Está a falar no PSD e na Iniciativa Liberal…
Exatamente, sim, e no CDS, que vai regressar ao Parlamento.
Há aqueles acordos que são indispensáveis, os dois terços, portanto, é uma necessidade constitucional, é por isso que acha que a esquerda, que o Livre integra, também deve falar com o centro-direita?
Sim, a esquerda não pode cometer o pecado da arrogância e deve perceber que há aqui coisas que têm a ver com, por exemplo, deste financiamento partidário, até o que se gasta em campanhas eleitorais, que não faz sentido hoje em dia e que pode ser mudado de maneira a que tínhamos, por exemplo, um sistema como existe na Alemanha, de haver fundações políticas que têm centros de estudos e o dinheiro que é devolvido das intervenções de campanha vai para financiar o estudo do país, da realidade em que estamos. Ou seja, se nós, nesses 50 anos do 25 de abril, os cidadãos virem, que nós estamos a fazer um esforço por elevar a qualidade da política, acho que podemos ter alguma esperança de que assim nós consigamos identificar, isolar e acantonar a extrema-direita.
Se esse centro de direita, se nomeadamente o PSD, depois se vencer, se entender com o Chega, esse diálogo da esquerda com o centro-direita, ainda é possível, quando já lá está a extrema-direita?
Não, como só haver um entendimento entre uma direita que ficará mais radicalizada e a extrema-direita, o país entra em um período novo da sua história democrática, não sabemos a que é que vai dar. É muito preocupante para quem viu, para quem vai ler o DN, de há 100 anos, e ver o fim da Primeira República, há muitos elementos semelhantes, a polarização vai aumentar, o fosso vai cavar centras pessoas, podemos passar, vamos quase certamente, passar por aquilo que passaram Estados Unidos, Brasil, ou na pior das hipóteses, Hungria. Nós sabemos que a extrema-direita tem um projeto de poder, passa pelas forças de segurança, passa pela cooptação dos tribunais e do Ministério Público, passa pela perseguição aos outros partidos e às minorias, também muito claramente, mesmo que o tentem disfarçar em campanha eleitoral. Se o centro de direita em Portugal for tão ingénuo que pense, que aquilo que nunca resultou em lugar nenhum do mundo, que é levar a extrema-direita para o poder e achar que dominam a extrema-direita, nunca aconteceu, se o centro de direita em Portugal fizer isso, vai ser a primeira vítima.
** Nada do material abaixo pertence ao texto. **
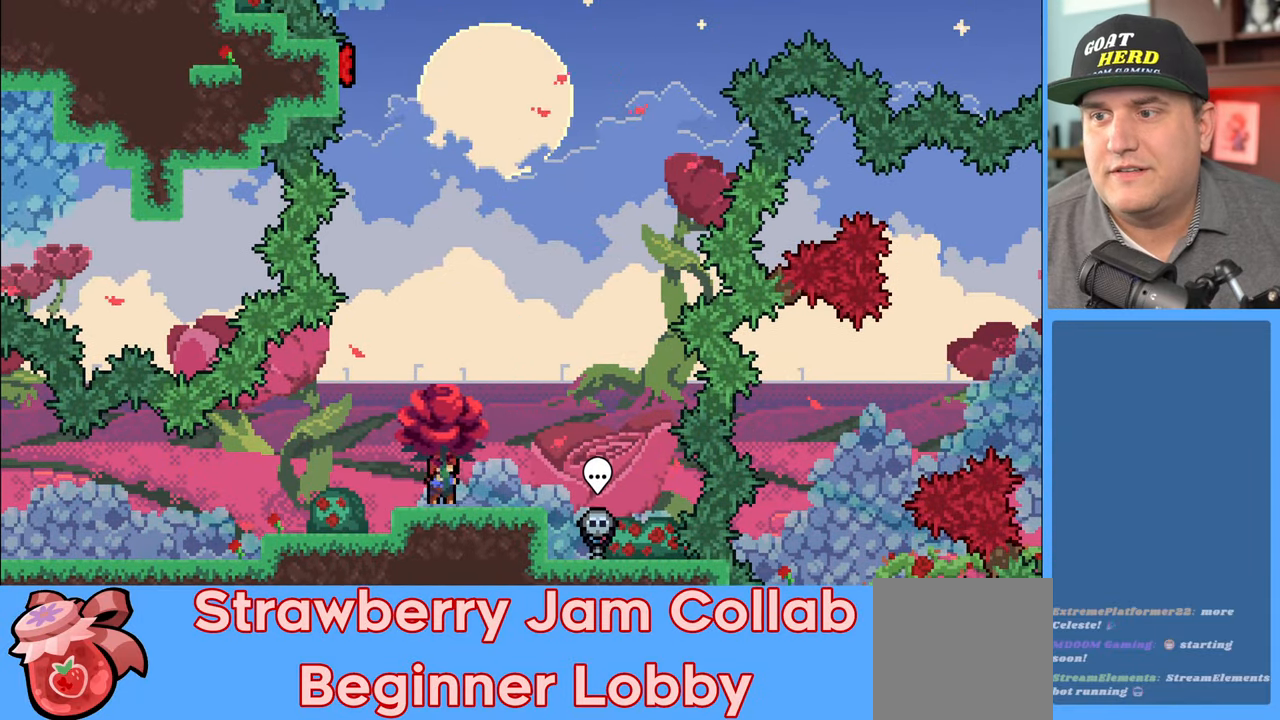
{"buttons": ["R2"], "left_stick": "up-left", "right_stick": "center", "events": [[367, "left_stick", "up-left"]]}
Quando eu falava do monstro de duas cabeças, ninguém pensa que vai ser o Luís Montenegro a devorar a de André Ventura, vai ser exatamente o contrário, e passado pouco tempo, aquilo que aconteceu ao CDS pode estar a acontecer ao PSD. Isto é, péssimo para a direita democrática no nosso país, ela foi fundadora da democracia e pode desaparecer nessa convulsão, mas é péssimo para o país como um todo. E, portanto, é muito bom que nós nos apercebamos que temos um caminho estreito e que queremos passar ao largo do abismo e que a esquerda tem uma responsabilidade de oferecer caminhos, que é para depois termos tempo para que a direita democrática se reconstrua e para que nós, em diálogo com a direita democrática, façamos o elevar da fasquia do exercício do poder no nosso país.
Acredita que se a direita ficar mais tempo na oposição terá hipótese de se reconstituir ou assistiremos a essa erosão?
Eu acho que é a única hipótese que tem. Se acharem que vão para o poder e, de uma maneira ou outra, partilham o poder com André Aventura porque, na verdade, “lhe damos a volta” ou “ele já foi do PSD” ele às vezes até se comporta e fala bem e é polido”, quando sabemos que depois volta o discurso agressivo de ódio e divisão do país. Não há nenhum exemplo em que o centro-direita não cometa esse erro de “vamos dar a mão” à extrema-direita e a extrema-direita não lhe devora o braço. Agora, acho que com uma governação de esquerda que não seja arrogante, que fale com o centro e com a direita democrática, nós podemos fazer algumas coisas porque acho que são boas para os cidadãos e interessantes para toda a gente. Por exemplo, andamos a discutir política de alianças, gastamos uma boa parte das entrevistas nisso. E se Portugal tivesse, como outros países têm no mundo, um sistema de coligação de contagem. Não é os partidos irem coligados, mas pré-anunciarem que, para o efeito do método D’Hondt, a contagem das listas é feita em conjunto entre aquelas famílias políticas. Isto existe na Dinamarca, por exemplo. Vai passar a existir no Brasil, chamam-lhe federações partidárias. Aí, em vez de estarmos a adivinhar o que vai acontecer no dia 11: a política de alianças é clara aos cidadãos, os cidadãos ganham com isso, sabem que naquela família política os votos são contados em conjunto, embora os partidos sejam distintos, e, por outro lado, os partidos saem beneficiados porque há menos votos desperdiçados também. Quem é que não quer fazer isto em geral? PS e PSD…
Que são quem interessa…
Mas PS e PSD têm de ter a grandeza que já tiveram há 50 anos, de perceber que se neste momento não são generosos com a democracia, o que vai acontecer é a degradação do sistema político que os vai levar a eles para o fundo porque as pessoas vão dizer entre os políticos do sistema e os antissistema vão para os do antissistema. Ora, nós temos de provar que é possível defender o regime democrático com paixão, com criatividade, com imaginação, e que isso é mais entusiasmante para os nossos cidadãos e para todos nós do que estarmos a ir pelo “deixar o circo pegar fogo”.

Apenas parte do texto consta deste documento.